The average car costs more than $9,000 a year. When you live in a walkable city, you drive significantly less or may even live without a car. Transportation costs are significantly reduced, which cuts combined housing and transportation (H+T) expenses. My analysis of the 25 largest US traditional cities shows combined  H+T costs of 40.4 percent of median income—that’s 19 percent lower than the 25 largest sprawling cities (49.9 percent of median income). Living in a traditional city generates a lot of discretionary income to save or spend.

6) To protect the environment

Places that bring us together benefit the environment in several ways: Every trip on foot or on a bike burns fat instead of gas, keeping us healthier and the air cleaner, observes Mouzon. Also, when we spend time outdoors, he says, we get acclimated to the local environment so that when we return indoors we may be able to throw the windows open and leave the air conditioner off. Heres a graph that quantifies how transit-oriented neighborhoods reduce carbon emissions.

7) For long-lasting value and to build the tax base

Joe Minicozzi of Urban 3 has documented the productivity of American development patterns—and the most productive parts are mixed-use downtowns and neighborhoods. He has modeled scores of US cities and the data is clear: Single-use development has lower financial productivity. See below for the relative performance of Walmart compared to a downtown building in Asheville, North Carolina.

8) To reduce infrastructure expenses

Our cities are drowning in unproductive liabilities, says Charles Marohn of Strong Towns. One reason is that we built infrastructure inefficiently during the Age of Sprawl that is now requiring maintenance. See the graph below for the amount of fire hydrants and water piping in Lafayette, Louisiana, in 1949—when the city was compact and walkable—and today.

Image by Urban 3: Joe Minicozzi

9) To reduce traffic deaths

When cities and towns are designed for separation, inevitably the thoroughfares are built for faster moving traffic. People have to drive farther, at higher speeds—multiplying risk for everybody on the roads, including those who must walk in difficult conditions. This costs lives. University of Connecticut researchers examined 24 cities in California, half built mostly before 1950—where people can drive less, walk, and use transit more—and the other half mostly after 1950. The 12 pre-1950 cities had traffic death rates of less than one-third those of the post-1950 cities.

10) To make your community unique

The more we build to separate, the more every place looks like every place else. It’s hard to distinguish between shopping centers, strip commercial corridors, subdivisions, and office parks in Virginia, Oregon, Colorado, or Connecticut.

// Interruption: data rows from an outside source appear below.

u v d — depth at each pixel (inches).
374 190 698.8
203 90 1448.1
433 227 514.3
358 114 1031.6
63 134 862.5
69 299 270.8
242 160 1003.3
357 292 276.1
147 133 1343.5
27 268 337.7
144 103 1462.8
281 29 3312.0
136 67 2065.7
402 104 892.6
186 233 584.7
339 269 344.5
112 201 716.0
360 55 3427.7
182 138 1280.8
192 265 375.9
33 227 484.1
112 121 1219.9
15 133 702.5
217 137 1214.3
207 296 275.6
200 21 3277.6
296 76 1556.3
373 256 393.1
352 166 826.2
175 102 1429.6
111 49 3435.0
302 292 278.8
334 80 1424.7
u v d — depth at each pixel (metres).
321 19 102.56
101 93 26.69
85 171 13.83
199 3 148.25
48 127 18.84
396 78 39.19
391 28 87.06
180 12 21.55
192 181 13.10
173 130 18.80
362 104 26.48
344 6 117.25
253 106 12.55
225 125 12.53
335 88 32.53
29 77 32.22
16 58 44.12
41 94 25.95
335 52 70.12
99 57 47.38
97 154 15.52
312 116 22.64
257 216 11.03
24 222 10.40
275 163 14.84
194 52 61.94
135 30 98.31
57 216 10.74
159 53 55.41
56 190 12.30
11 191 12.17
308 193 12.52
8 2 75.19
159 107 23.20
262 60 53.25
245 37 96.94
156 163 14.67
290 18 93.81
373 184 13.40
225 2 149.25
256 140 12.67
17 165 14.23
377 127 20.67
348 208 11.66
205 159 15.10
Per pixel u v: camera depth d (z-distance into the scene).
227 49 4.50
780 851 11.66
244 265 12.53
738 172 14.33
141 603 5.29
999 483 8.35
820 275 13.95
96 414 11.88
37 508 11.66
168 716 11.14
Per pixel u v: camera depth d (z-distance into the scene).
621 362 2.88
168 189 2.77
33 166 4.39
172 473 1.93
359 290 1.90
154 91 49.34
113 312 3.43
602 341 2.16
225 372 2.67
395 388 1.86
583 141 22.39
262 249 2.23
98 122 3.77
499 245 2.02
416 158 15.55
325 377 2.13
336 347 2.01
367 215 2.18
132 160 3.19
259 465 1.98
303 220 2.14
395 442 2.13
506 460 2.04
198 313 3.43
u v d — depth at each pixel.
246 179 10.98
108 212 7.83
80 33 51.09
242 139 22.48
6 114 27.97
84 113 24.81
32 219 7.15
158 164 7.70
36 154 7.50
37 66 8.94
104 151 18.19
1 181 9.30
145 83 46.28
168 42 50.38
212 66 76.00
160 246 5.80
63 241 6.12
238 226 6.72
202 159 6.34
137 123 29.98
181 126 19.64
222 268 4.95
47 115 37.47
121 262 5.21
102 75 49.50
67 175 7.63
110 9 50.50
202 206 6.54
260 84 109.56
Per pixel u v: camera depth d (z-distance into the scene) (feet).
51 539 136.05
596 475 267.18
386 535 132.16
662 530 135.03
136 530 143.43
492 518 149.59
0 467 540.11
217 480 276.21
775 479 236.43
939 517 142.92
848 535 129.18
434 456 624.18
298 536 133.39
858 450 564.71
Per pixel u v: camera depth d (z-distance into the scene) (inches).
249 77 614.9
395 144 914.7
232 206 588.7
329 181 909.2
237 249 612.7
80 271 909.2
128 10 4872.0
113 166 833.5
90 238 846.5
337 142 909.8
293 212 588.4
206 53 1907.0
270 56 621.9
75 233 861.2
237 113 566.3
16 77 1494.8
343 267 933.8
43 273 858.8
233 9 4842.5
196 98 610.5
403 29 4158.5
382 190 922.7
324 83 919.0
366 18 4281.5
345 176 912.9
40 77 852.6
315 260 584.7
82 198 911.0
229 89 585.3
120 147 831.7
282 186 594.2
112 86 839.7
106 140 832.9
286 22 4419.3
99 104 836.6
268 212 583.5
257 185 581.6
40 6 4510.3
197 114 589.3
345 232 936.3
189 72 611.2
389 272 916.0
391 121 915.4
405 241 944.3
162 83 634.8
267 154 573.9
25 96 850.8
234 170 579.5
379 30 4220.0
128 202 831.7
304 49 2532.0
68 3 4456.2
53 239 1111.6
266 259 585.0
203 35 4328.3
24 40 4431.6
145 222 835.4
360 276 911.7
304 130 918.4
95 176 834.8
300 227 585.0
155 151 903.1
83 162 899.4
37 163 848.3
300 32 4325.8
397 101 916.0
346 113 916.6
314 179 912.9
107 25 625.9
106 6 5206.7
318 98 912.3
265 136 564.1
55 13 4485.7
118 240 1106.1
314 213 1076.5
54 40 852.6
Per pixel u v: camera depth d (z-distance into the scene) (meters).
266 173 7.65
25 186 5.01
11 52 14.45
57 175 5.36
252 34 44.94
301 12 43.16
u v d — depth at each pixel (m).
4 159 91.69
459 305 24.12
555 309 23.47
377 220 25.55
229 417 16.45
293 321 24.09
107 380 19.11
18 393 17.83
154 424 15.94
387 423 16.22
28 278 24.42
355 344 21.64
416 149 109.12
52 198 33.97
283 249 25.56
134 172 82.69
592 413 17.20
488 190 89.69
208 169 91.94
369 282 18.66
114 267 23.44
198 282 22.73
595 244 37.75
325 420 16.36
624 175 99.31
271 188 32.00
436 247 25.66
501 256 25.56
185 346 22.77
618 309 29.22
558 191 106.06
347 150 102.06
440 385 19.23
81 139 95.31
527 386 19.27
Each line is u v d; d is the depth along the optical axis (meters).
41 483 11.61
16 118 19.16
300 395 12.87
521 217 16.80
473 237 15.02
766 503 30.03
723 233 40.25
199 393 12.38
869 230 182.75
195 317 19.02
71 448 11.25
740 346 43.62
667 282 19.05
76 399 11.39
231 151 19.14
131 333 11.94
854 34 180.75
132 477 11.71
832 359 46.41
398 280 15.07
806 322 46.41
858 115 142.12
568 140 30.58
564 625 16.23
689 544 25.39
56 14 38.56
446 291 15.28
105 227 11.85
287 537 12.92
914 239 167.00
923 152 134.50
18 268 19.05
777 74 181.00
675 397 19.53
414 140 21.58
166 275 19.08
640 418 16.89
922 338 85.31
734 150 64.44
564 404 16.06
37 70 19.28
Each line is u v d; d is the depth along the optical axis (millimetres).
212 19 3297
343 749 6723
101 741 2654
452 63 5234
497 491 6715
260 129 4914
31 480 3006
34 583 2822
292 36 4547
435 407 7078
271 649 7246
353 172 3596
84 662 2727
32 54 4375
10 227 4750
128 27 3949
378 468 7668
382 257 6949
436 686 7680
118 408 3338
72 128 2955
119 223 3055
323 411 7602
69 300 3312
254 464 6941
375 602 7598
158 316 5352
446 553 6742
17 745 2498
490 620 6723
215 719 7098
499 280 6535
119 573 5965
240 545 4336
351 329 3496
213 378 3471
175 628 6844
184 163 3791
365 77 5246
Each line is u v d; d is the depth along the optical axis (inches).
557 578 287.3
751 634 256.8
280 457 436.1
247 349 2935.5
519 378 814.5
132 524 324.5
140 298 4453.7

But when you build and revitalize mixed-use main streets and focus on placemaking, the unique qualities of community are enhanced. That gives people a reason to go to a community, experience something different, and invest.

Bonus reason: Because it is the source of civilization. For ten thousand years we lived in settlements that brought us together in ways that allowed culture and collective memory to flourish. Traditional communities generated innovation, ideas, and new technologies, among other benefits. For the last three generations, we abandoned the time-tested patterns of building in favor of physically divided subdivisions and commercial strips. It’s a form of social engineering based on theory and without precedent. Is it any wonder that our nation is divided and the “civic fabric is in ruins“?

There are two models for development of cities and towns. One, the neighborhood model, founded on thousands of years of trial and error, brings us closer together. It includes buildings and yards that allow for privacy, but also forms an intricate public realm that supports community. The other, conventional suburban development, generates a public realm that is mainly suited for driving through. It became dominant in the middle of the 20th Century, supported by zoning codes, public infrastructure, and policy at every level of government.

We need to finance and legalize development that builds community and brings people together. If we don’t, we lose.